Selected extract:
/---

# Mahlgut adjustable tamper, ala PUSH



## Dylan (Dec 5, 2011)

Having bought the Mahlgut Tamper and used it for a couple of weeks now I have a few thoughts:

I have never been a great tamper, 80% of the time my tamp was a little off on one side, the faff spent leveling the tamp in the basket wasn't completely clear to me until starting to use this tamper. It is SO much simpler, its the same tamp every single time with basically no effort. This will be true for the PUSH or any other tamper like this, it's a complete relief.

Setting up the tamper is dead easy, you weigh your normal amount of beans into your basket, lift the outer guide of the tamper so its way too high and then tamp normally. You then screw the guide down to the basket edge and then screw the handle down to meet it and lock it in place.

The tamper looks like it is straight off a lathe, functional and simple. I wouldn't call it ugly but its not going to take pride of place on your work surface.

It weighs so much for a tamper. 1.2kg. This weight is initially a bit weird, but I have grown to like the heft of the thing.

Mahlgut do customisable base sizes which you pick when ordering, very useful if you know a 58.5 will fit your basket better than a 58.4.

It cost £59* landed, for me well worth it. If the PUSH comes in at a similar/lower price point however there is no compelling reason for this to be your preference unless you need the specific basket size.

*After noticing the prices go up I talked to Mahlgut who explained there was a mistake where VAT was not applied to purchases in the UK, so I got my tamper cheaper than it should have been. Landed price is going to be more like £76 with this tamper now that the prices are fixed.

--------------------------------------------Original post below--------------------------------------------------------

Just spotted this on the Mahlgut website - http://mahlgut.eu/shop/allgemeines-zubehoer/mahlgut-tamper/

Anyone know anything about it, seems to be the same idea, if a little less good looking, as the PUSH.


----------



## Dylan (Dec 5, 2011)




----------



## Dylan (Dec 5, 2011)

The adjustment mech is rather elegant, easier that the PUSH


----------



## NickdeBug (Jan 18, 2015)

Loving the smoooooooth jazz


----------



## Dylan (Dec 5, 2011)

Can someone explain to me how VAT works within Europe... I thought you didn't have to pay customs/tax for things bought within the EU, but they remove the German 19% VAT when you select the UK as destination country.

\---

Challenges:
1. List, in order, the steps for setting up the tamper that the tamper thread describes.
2. Using the tamper thread, answer yes or no to each statement and quote the words that decide it: (a) The tamper weighs 1.2kg. (b) Buyers choose the base size when they order. (c) The poster first paid £76 landed for the tamper.
3. According to the tamper thread, what percentage of German VAT is removed when the UK is selected as the destination country?
The lines that follow have nothing to do with the tamper thread.

Supplied information:

/---

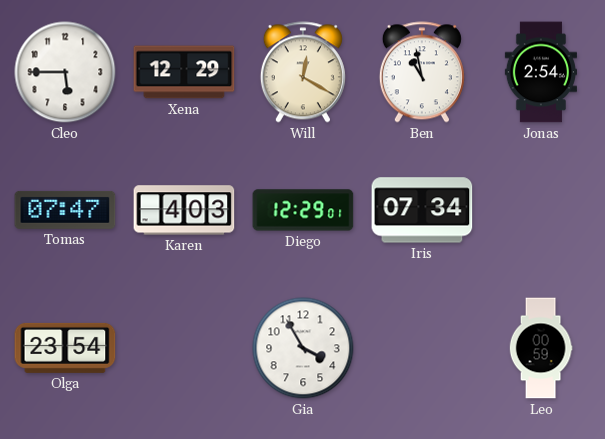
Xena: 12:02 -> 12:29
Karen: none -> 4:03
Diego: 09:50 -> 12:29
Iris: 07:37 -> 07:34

\---

Results in order:
1.
1. Weigh your normal amount of beans into your basket.
2. Lift the outer guide of the tamper so it is way too high.
3. Tamp normally.
4. Screw the guide down to the basket edge.
5. Screw the handle down to meet the guide.
6. Lock the handle in place.

2.
(a) Yes: "It weighs so much for a tamper. 1.2kg."
(b) Yes: "Mahlgut do customisable base sizes which you pick when ordering"
(c) No: "It cost £59* landed"

3. 19%